◆ What you have to do
Return every line of the material word for word, omitting the pictures.

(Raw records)

▼

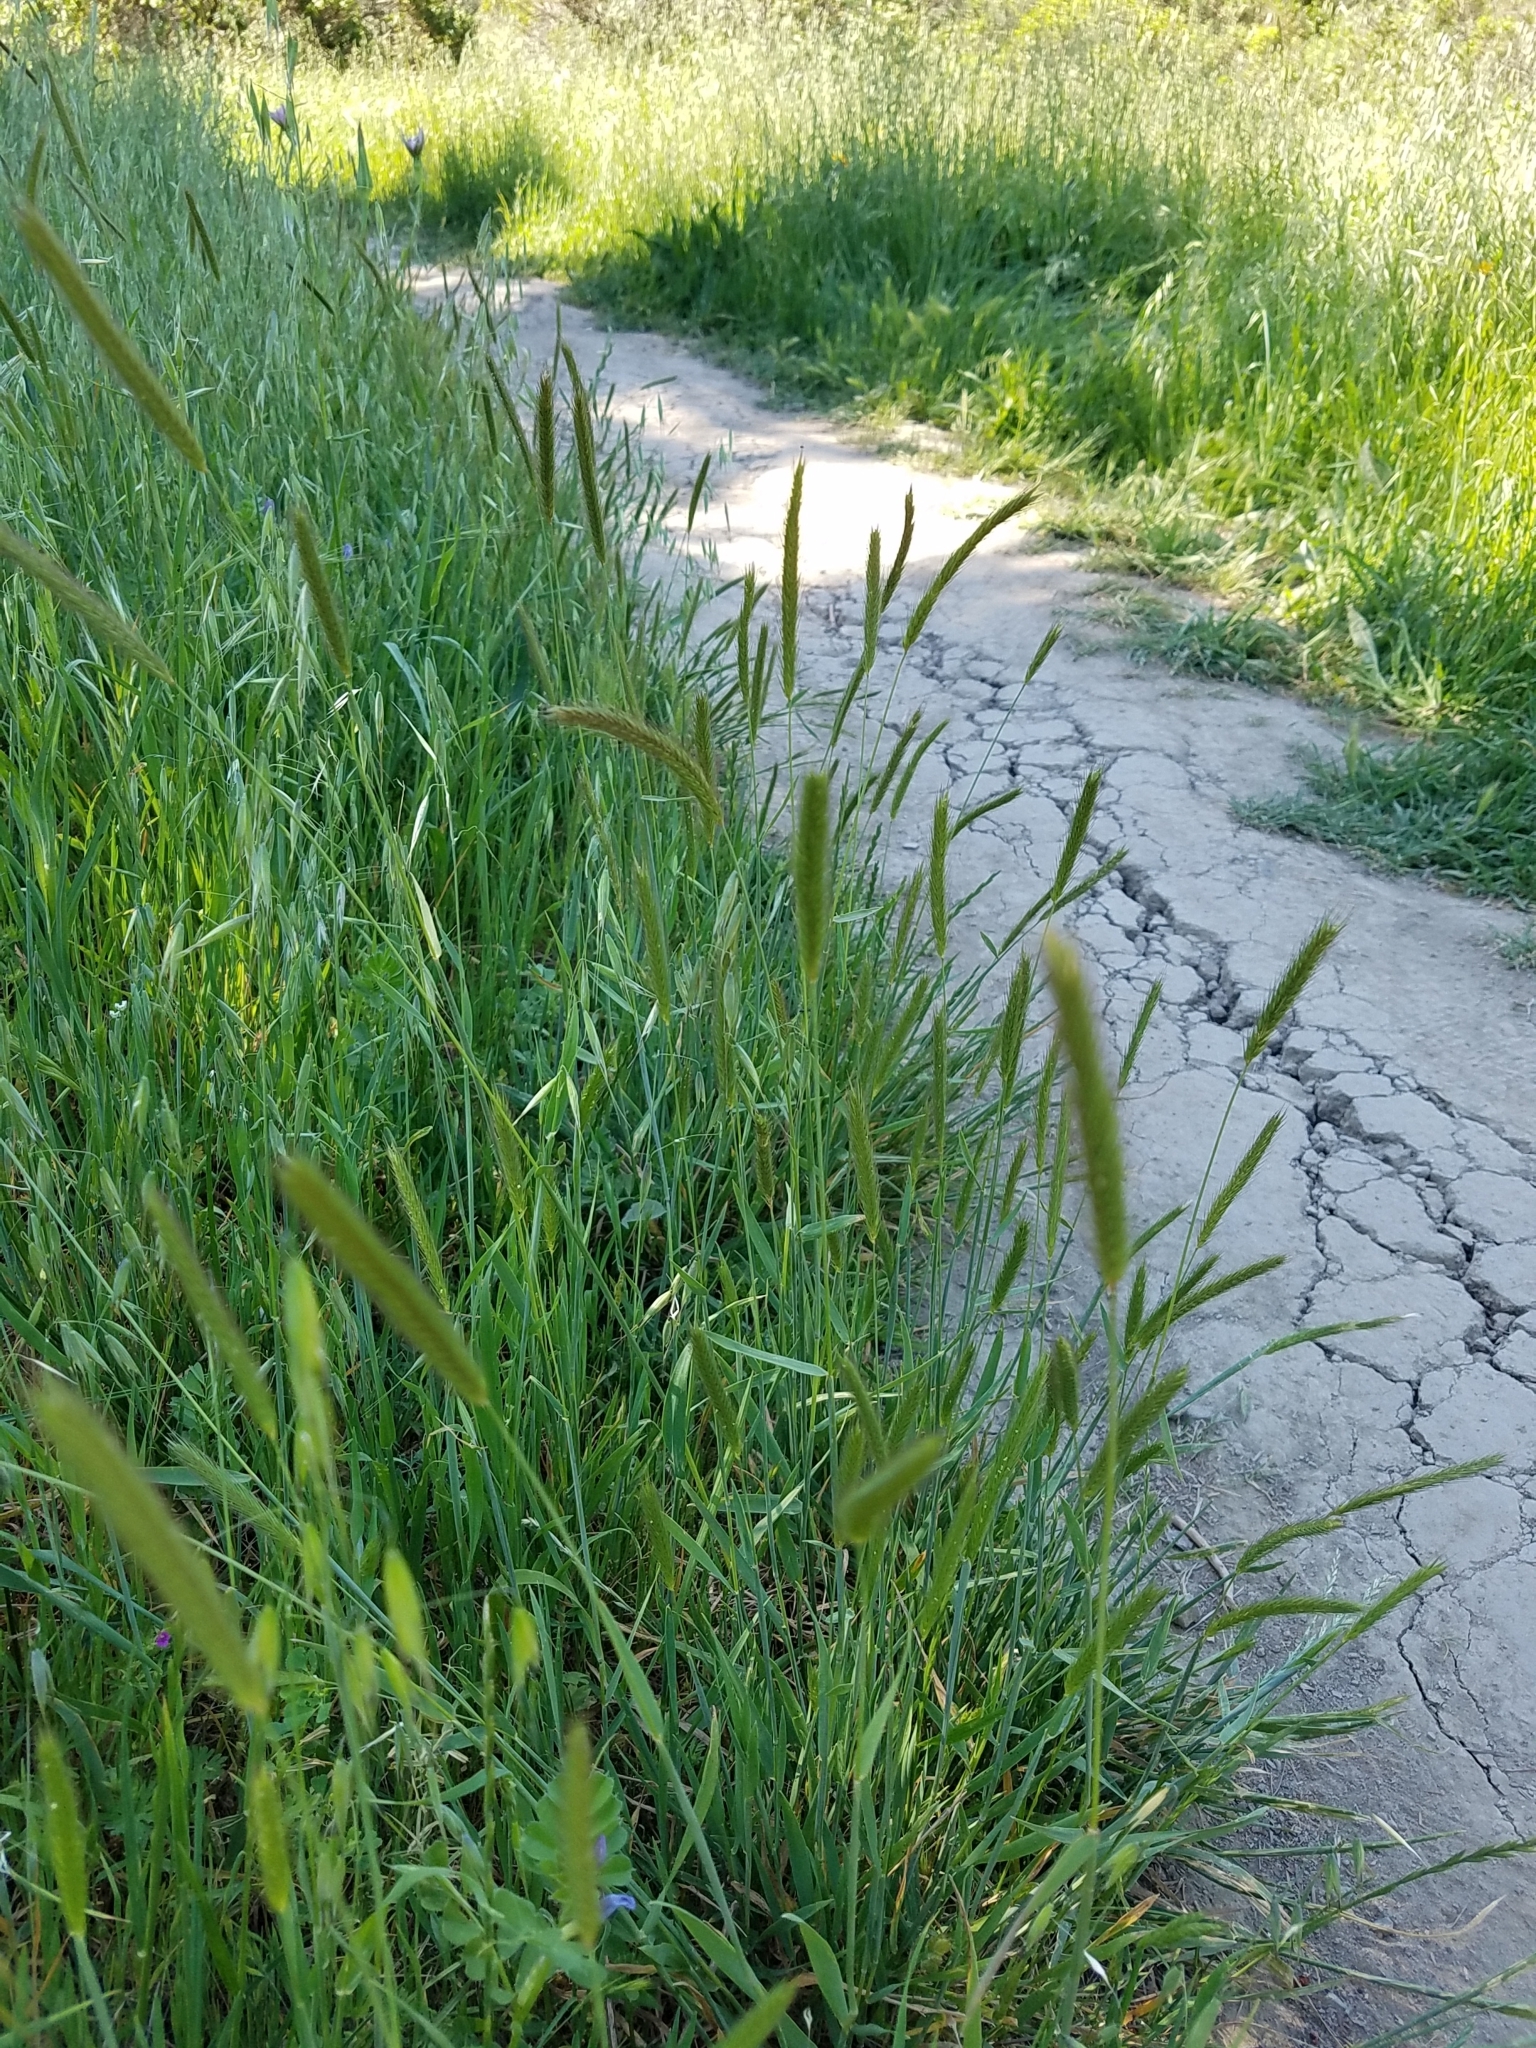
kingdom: Plantae
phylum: Tracheophyta
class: Liliopsida
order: Poales
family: Poaceae
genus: Hordeum
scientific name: Hordeum brachyantherum
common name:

▲

◆ Expected answer
kingdom: Plantae
phylum: Tracheophyta
class: Liliopsida
order: Poales
family: Poaceae
genus: Hordeum
scientific name: Hordeum brachyantherum
common name:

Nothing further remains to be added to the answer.